[Recorded information]
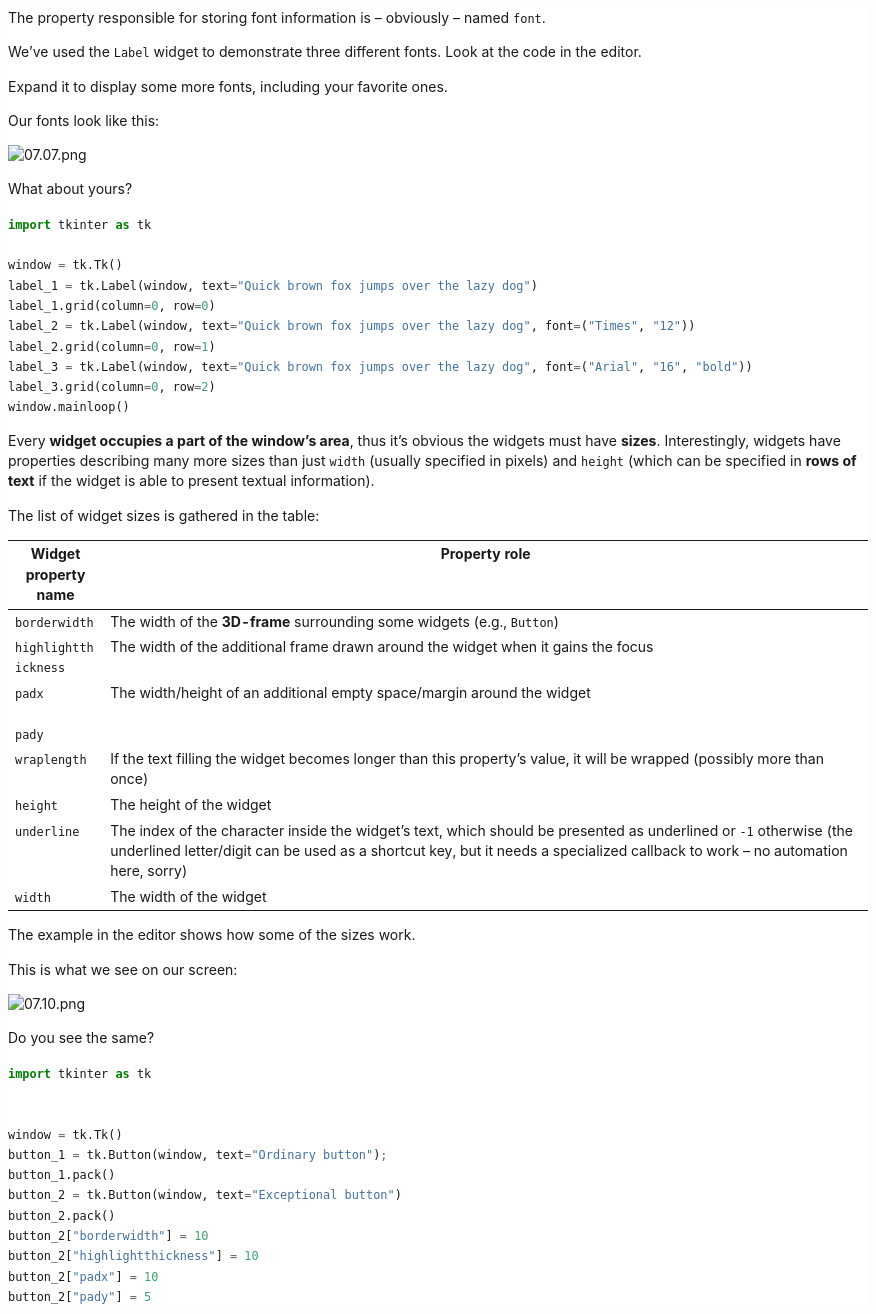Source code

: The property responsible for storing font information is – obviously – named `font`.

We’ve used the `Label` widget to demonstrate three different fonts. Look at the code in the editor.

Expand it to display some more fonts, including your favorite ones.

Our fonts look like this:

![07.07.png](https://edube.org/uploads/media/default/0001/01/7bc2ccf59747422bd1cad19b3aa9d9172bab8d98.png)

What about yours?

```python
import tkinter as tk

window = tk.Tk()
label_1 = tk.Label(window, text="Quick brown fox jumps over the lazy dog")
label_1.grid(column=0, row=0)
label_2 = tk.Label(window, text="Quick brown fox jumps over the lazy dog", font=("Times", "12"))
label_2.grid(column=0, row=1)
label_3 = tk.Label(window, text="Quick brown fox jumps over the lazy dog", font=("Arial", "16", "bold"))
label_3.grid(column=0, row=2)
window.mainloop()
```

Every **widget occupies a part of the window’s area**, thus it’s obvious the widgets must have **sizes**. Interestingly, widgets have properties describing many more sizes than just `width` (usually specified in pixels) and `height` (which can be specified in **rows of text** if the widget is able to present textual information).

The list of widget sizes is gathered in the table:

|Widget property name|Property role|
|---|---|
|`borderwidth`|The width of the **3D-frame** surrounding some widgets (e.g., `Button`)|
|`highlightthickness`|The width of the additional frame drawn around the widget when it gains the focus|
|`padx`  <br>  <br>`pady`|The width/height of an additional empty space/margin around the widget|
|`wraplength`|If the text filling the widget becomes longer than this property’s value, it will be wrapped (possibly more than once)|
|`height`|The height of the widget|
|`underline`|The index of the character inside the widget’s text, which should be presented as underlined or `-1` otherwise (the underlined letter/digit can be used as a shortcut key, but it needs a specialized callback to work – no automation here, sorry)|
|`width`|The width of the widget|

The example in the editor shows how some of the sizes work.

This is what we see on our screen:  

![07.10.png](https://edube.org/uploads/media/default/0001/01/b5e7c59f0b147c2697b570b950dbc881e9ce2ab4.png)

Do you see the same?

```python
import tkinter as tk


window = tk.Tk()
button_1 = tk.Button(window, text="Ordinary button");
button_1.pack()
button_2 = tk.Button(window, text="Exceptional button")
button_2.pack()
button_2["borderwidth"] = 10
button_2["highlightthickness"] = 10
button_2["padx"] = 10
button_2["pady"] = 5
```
[/Recorded information]
▶ What you have to do
May I have only the lines from the start of the data through the line containing "Our fonts look", both included, reproduced exactly and without the pictures?

▶ Written response
Source code

: The property responsible for storing font information is – obviously – named `font`.

We’ve used the `Label` widget to demonstrate three different fonts. Look at the code in the editor.

Expand it to display some more fonts, including your favorite ones.

Our fonts look like this:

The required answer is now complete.